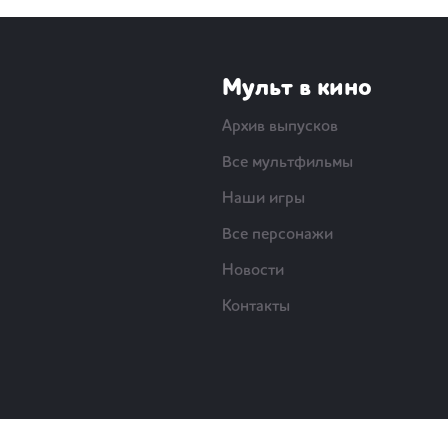
Мульт в кино
Архив выпусков
Все мультфильмы
Наши игры
Все персонажи
Новости
Контакты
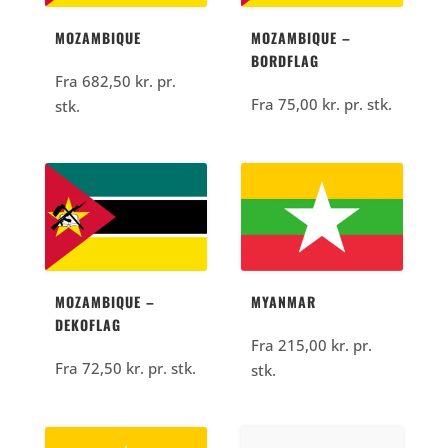
MOZAMBIQUE
MOZAMBIQUE –
BORDFLAG
Fra
682,50
kr.
pr.
Fra
75,00
kr.
pr. stk.
stk.
MOZAMBIQUE –
MYANMAR
DEKOFLAG
Fra
215,00
kr.
pr.
Fra
72,50
kr.
pr. stk.
stk.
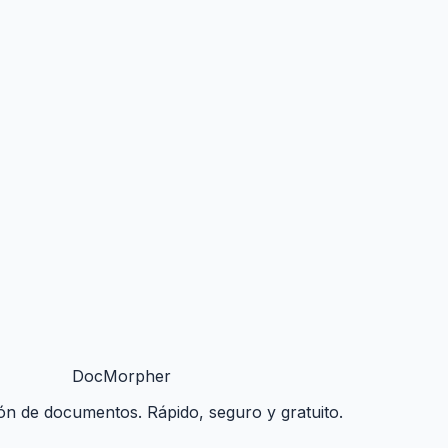
DocMorpher
n de documentos. Rápido, seguro y gratuito.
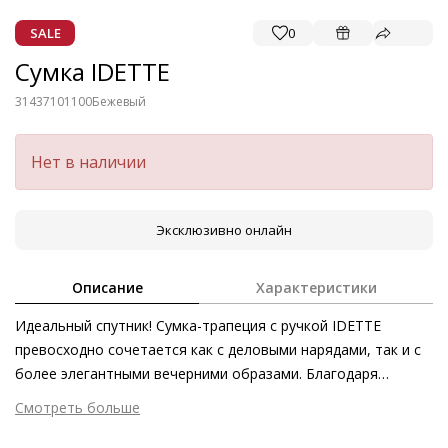
SALE
0
Сумка IDETTE
31437101100
Бежевый
Нет в наличии
Эксклюзивно онлайн
Описание
Характеристики
Идеальный спутник! Сумка-трапеция с ручкой IDETTE
превосходно сочетается как с деловыми нарядами, так и с
более элегантными вечерними образами. Благодаря
магнитной застёжке содержимое сумки будет находиться
Смотреть больше
под надёжной защитой, но в свободном для вас доступе.
Внешний материал
Гладкая кожа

-- -- --

**WHAT THE EXERCISE ASKS**
Transcribe every entry word for word, excluding images.

**FINAL ANSWER**
Мульт в кино
Архив выпусков
Все мультфильмы
Наши игры
Все персонажи
Новости
Контакты
MOZAMBIQUE
MOZAMBIQUE –
BORDFLAG
Fra
682,50
kr.
pr.
Fra
75,00
kr.
pr. stk.
stk.
MOZAMBIQUE –
MYANMAR
DEKOFLAG
Fra
215,00
kr.
pr.
Fra
72,50
kr.
pr. stk.
stk.
DocMorpher
n de documentos. Rápido, seguro y gratuito.
SALE
0
Сумка IDETTE
31437101100
Бежевый
Нет в наличии
Эксклюзивно онлайн
Описание
Характеристики
Идеальный спутник! Сумка-трапеция с ручкой IDETTE
превосходно сочетается как с деловыми нарядами, так и с
более элегантными вечерними образами. Благодаря
магнитной застёжке содержимое сумки будет находиться
Смотреть больше
под надёжной защитой, но в свободном для вас доступе.
Внешний материал
Гладкая кожа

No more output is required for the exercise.